Russell Peters: Red, White, and Brown
Directed by Jigar Talati
Studio: Comedy Central/Paramount
Aspect Ratio: 1.78:1 anamorphic
Running Time: 79 minutes
Audio: Dolby Digital 5.1, 2.0 stereo English
MSRP: $ 19.99
Release Date: January 27, 2009
Review Date: January 17, 2009
Talented comedian Russell Peters brought his eclectic world view of racial and cultural absurdity to New York’s Madison Square Garden on February 2, 2008, in a stand-up act that was recorded for broadcast on Showtime. Expanded on this disc by an additional twenty minutes that wasn’t originally aired and also offering some comic sets recorded on a second night along with some deleted material from the original recording, Red, White and Brown is a funny act that’s never condescending or smug with its audience. Peters proves himself a gifted, fresh, and funny comedian, self-deprecating at times and at other times pointing the finger at human foibles which may be ethnically focused but which allow us to laugh at behaviors common to us all.
A good portion of the disc’s 79-minute running time involves Peters’ dissection of the audience’s racial make-up, thus allowing him to riff on different cultural observations he’s made in his travels, and being of Indian descent himself (via Canada), he can throw his own ethnicity up for satire as well as that of others in his diverse audience. During the course of his set, he touches on such topics as arcade Dance Dance Machines, body hair and hair sculpturing, his dislike of soccer, and some observations on the hard of hearing. His misadventures in school especially with a transfer to a school for the mentally handicapped are particularly hilarious.
Peters has an uncanny ear for accents, and during his show, he displays them to quite an astonishing degree. He’s also got an ease before the audience which takes them into his confidence, never pushing for effects except in extremely rare cases when it most suits his purposes. Director Jigar Talati doesn’t do anything fancy with his cameras, all the better to listen to the comic’s set-ups and punch lines and watch his surprisingly limber body and his agility with the microphone make for some howlingly funny sight gags. The editing by Denny Chan is first-rate, so smooth, in fact, that you’d swear the show is seamless, that is, until you view the deleted scenes and see some sequences which were cut out of various places in the act.

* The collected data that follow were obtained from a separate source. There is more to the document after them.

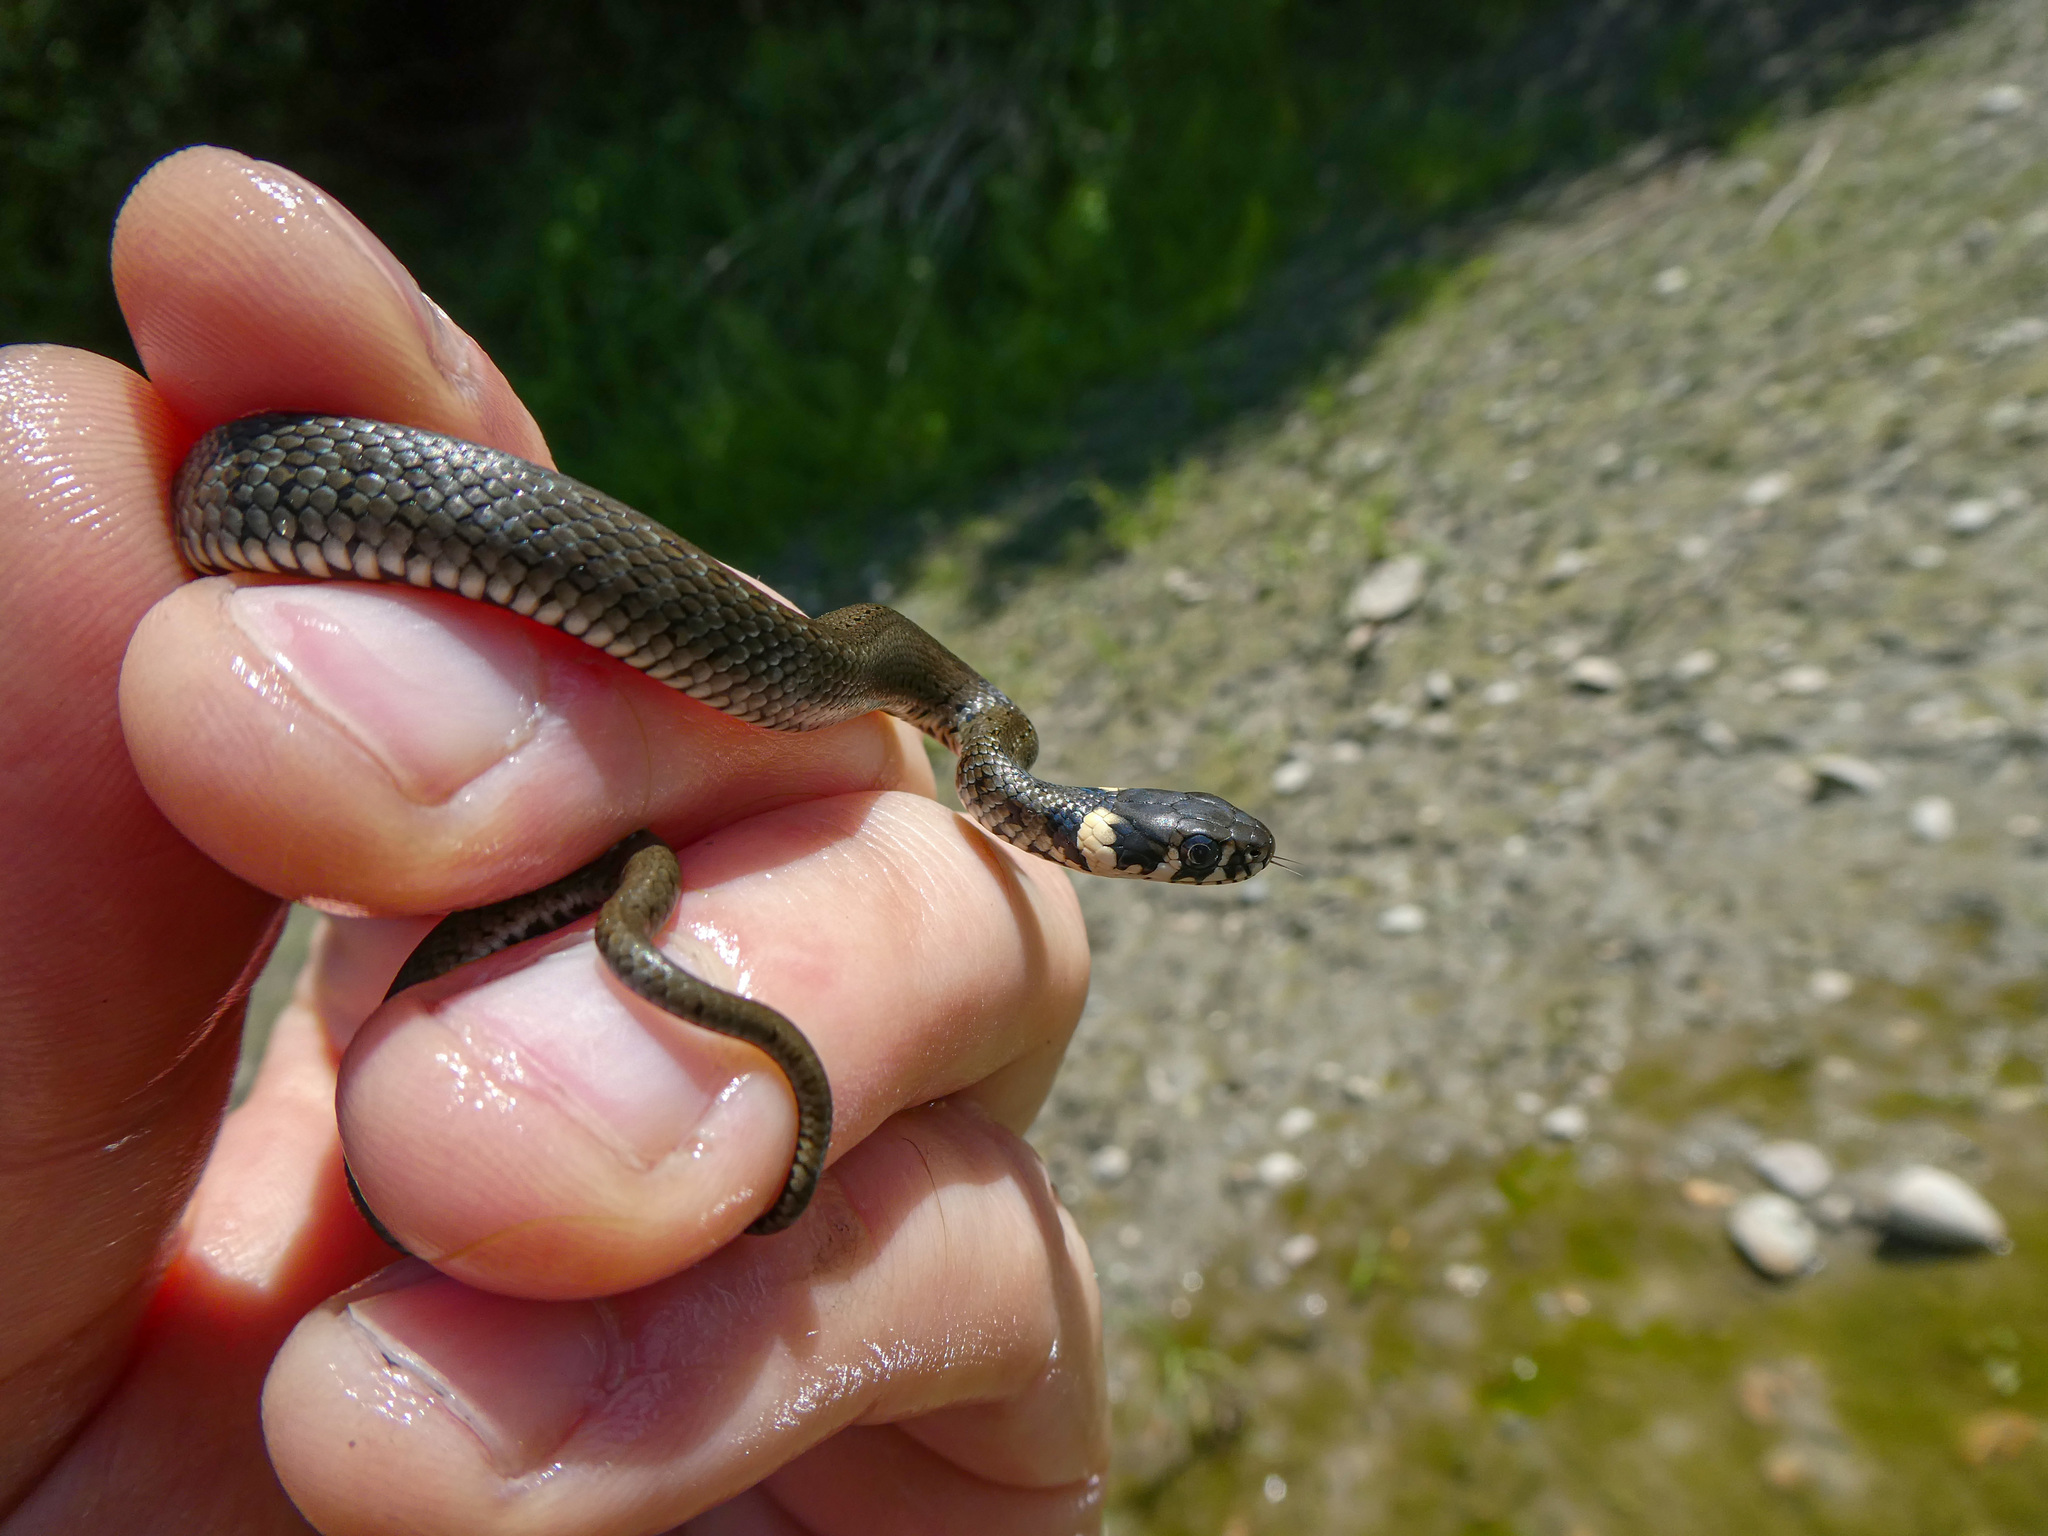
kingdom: Animalia
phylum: Chordata
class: Squamata
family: Colubridae
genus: Natrix
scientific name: Natrix natrix
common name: Grass snake
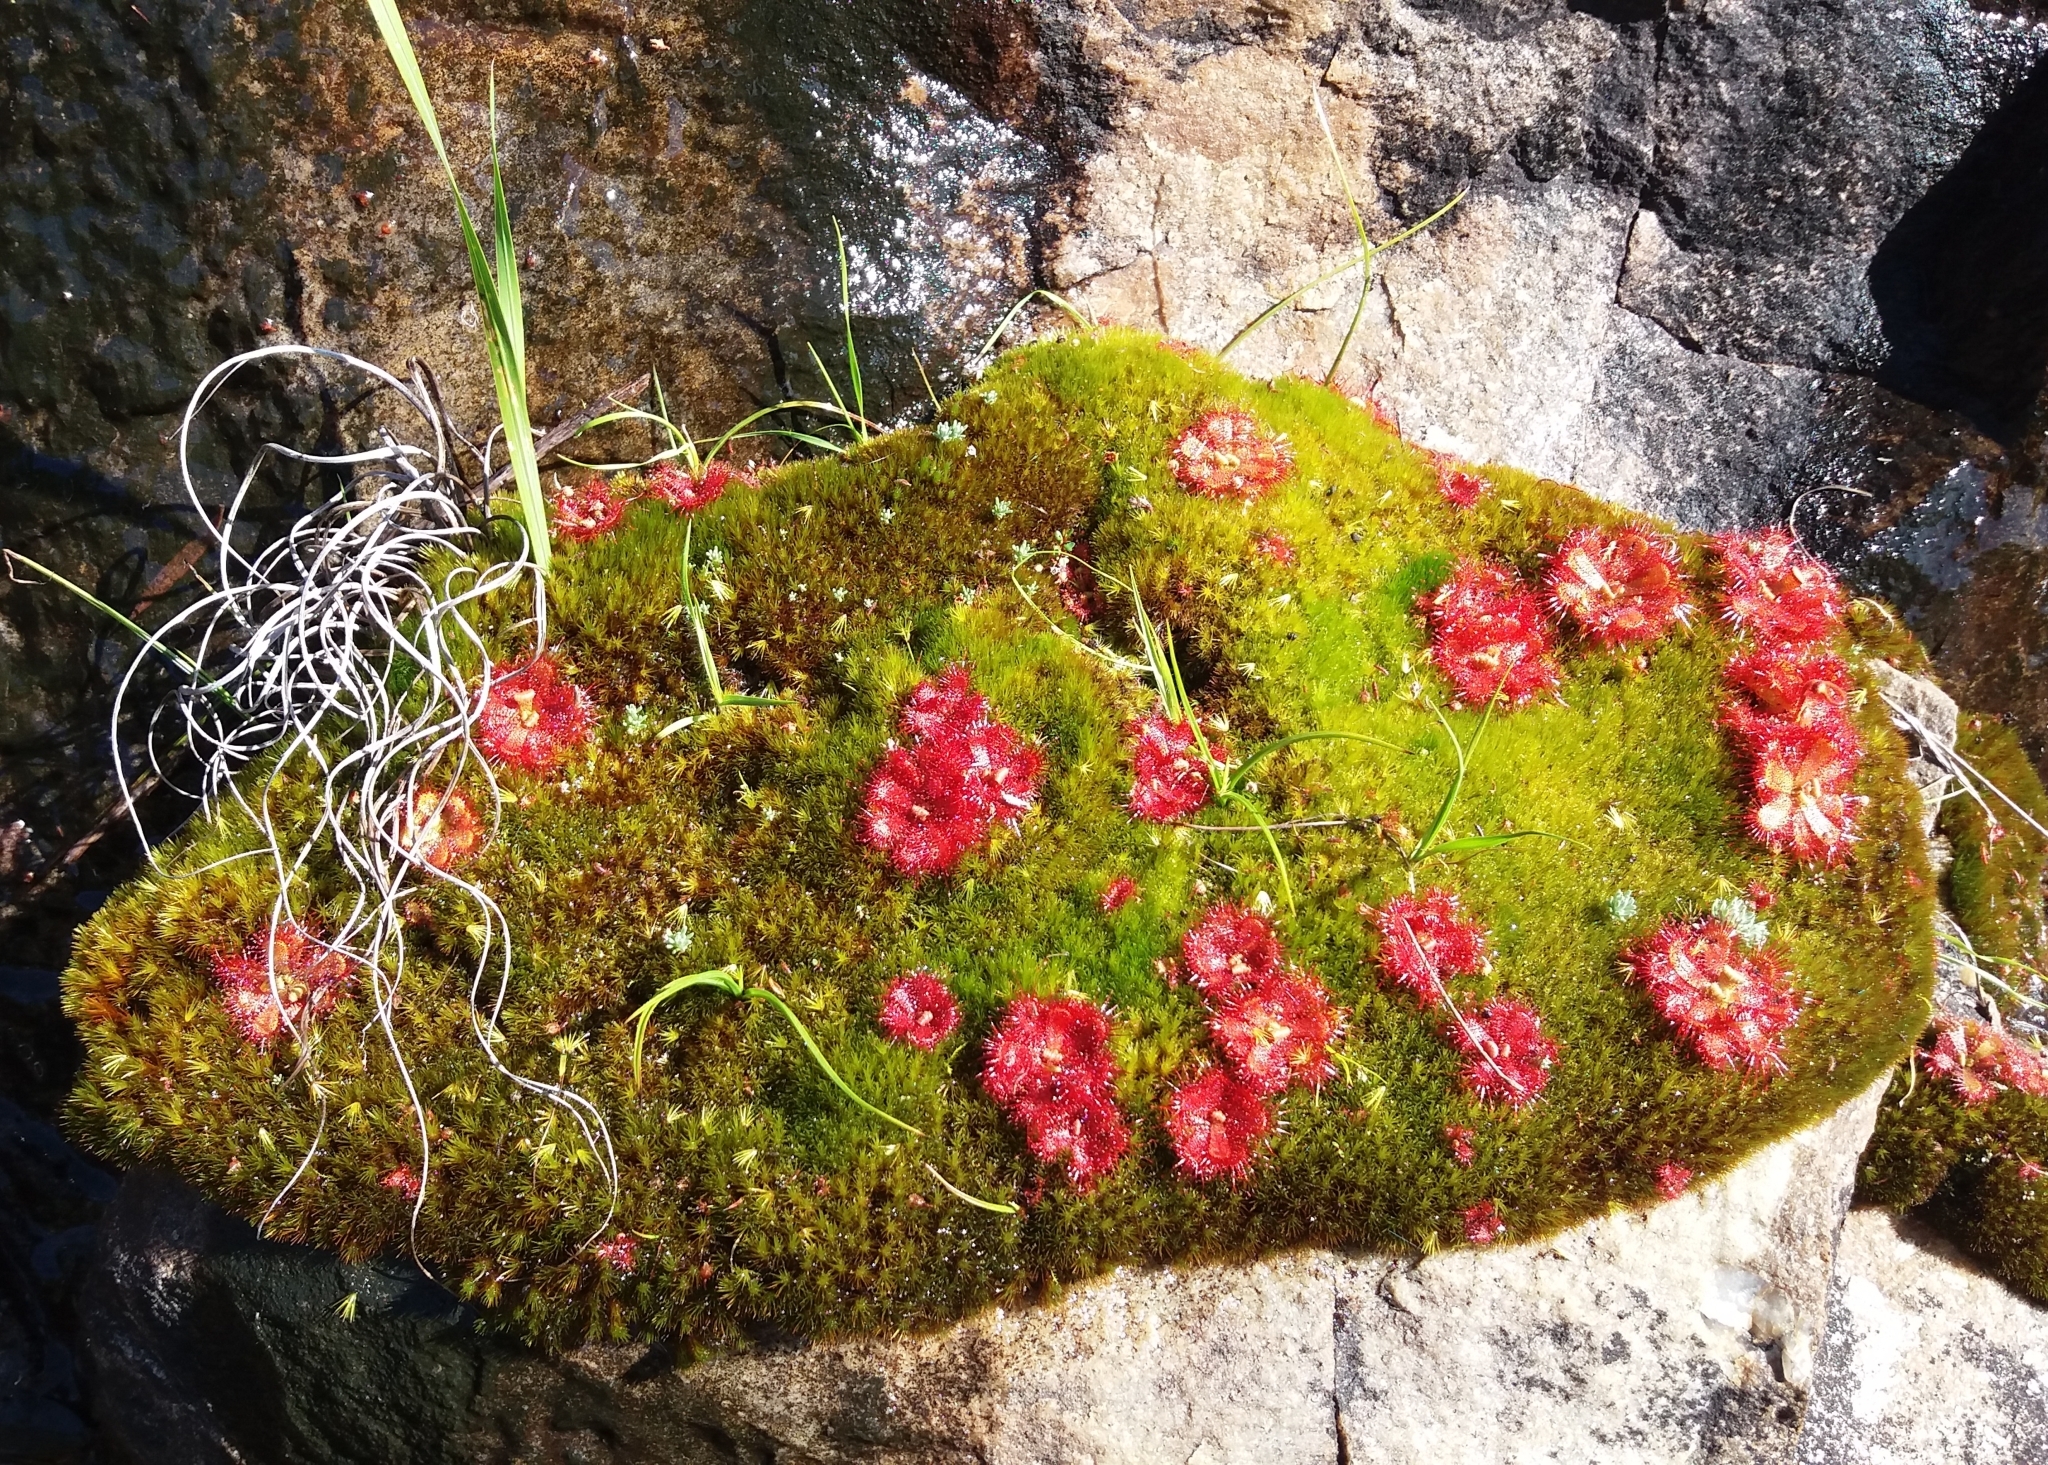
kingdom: Plantae
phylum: Tracheophyta
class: Magnoliopsida
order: Caryophyllales
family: Droseraceae
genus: Drosera
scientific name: Drosera trinervia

Red, White, and Brown is adult in topic and tone (some of the funniest ad-libs involve a parent who's brought his preteen son to the show which Russell can‘t help but call attention to), but it’s a very fine comedy set with an easy-to-like comic working at the top of his game.
The act was filmed in high definition and framed at 1.78:1 and then down converted for this 480p presentation. Though the image is certainly sharp, clear, and clean, numerous digital artifacts have been introduced into the encode. Moiré, aliasing, and pixilation are fairly frequent visitors to the image though one soon learns to ignore them and concentrate on the comic business itself. The film is divided into 11 chapters.
The Dolby Digital 5.1 track (which I used for most of my reviewing purposes) spreads the vocal track across the front three channels with occasional audience response placed in the rears. If one objects to that arrangement, the 2.0 stereo track puts Peters’ words in the center channel with the audience response in the left and right channels. Both recordings are cleanly presented with no distortion to mar the listening experience.
Comedian Russell Peters, his brother producer Clayton Peters, and director Jigar Talati contribute an audio commentary for the act. Russell is tired and tends to run down as the commentary proceeds, but all three men comment on the act and its terrific response on the evening in question.
“White Jacket Bootleg” features two sequences from the act during the second night of recording (none of which made it to the final film since he’s wearing a different outfit and there were empty seats clearly visible during the recording.) They can be played separately or together in one 11 ¾-minute group. An audio commentary is also available for selection with these two sequences.
“Support the Troops” offers two additional comedy sequences, one recorded the second night and the other the first night and both concerning stories about flying on a military plane to entertain the troops. They can also be viewed separately or in one 9 ¾-minute bunch. The second sequence also contains audio commentary which may be turned on or off.
There are four deleted sequences from the first night of recording which can be viewed separately or in one 5 ¾-minute grouping.
Also enclosed in the package is a bonus CD of the act.
Red, White, and Brown is a very funny stand-up comedy special with the gifted Russell Peters making some astute observations about our cultural differences and similarities. Recommended!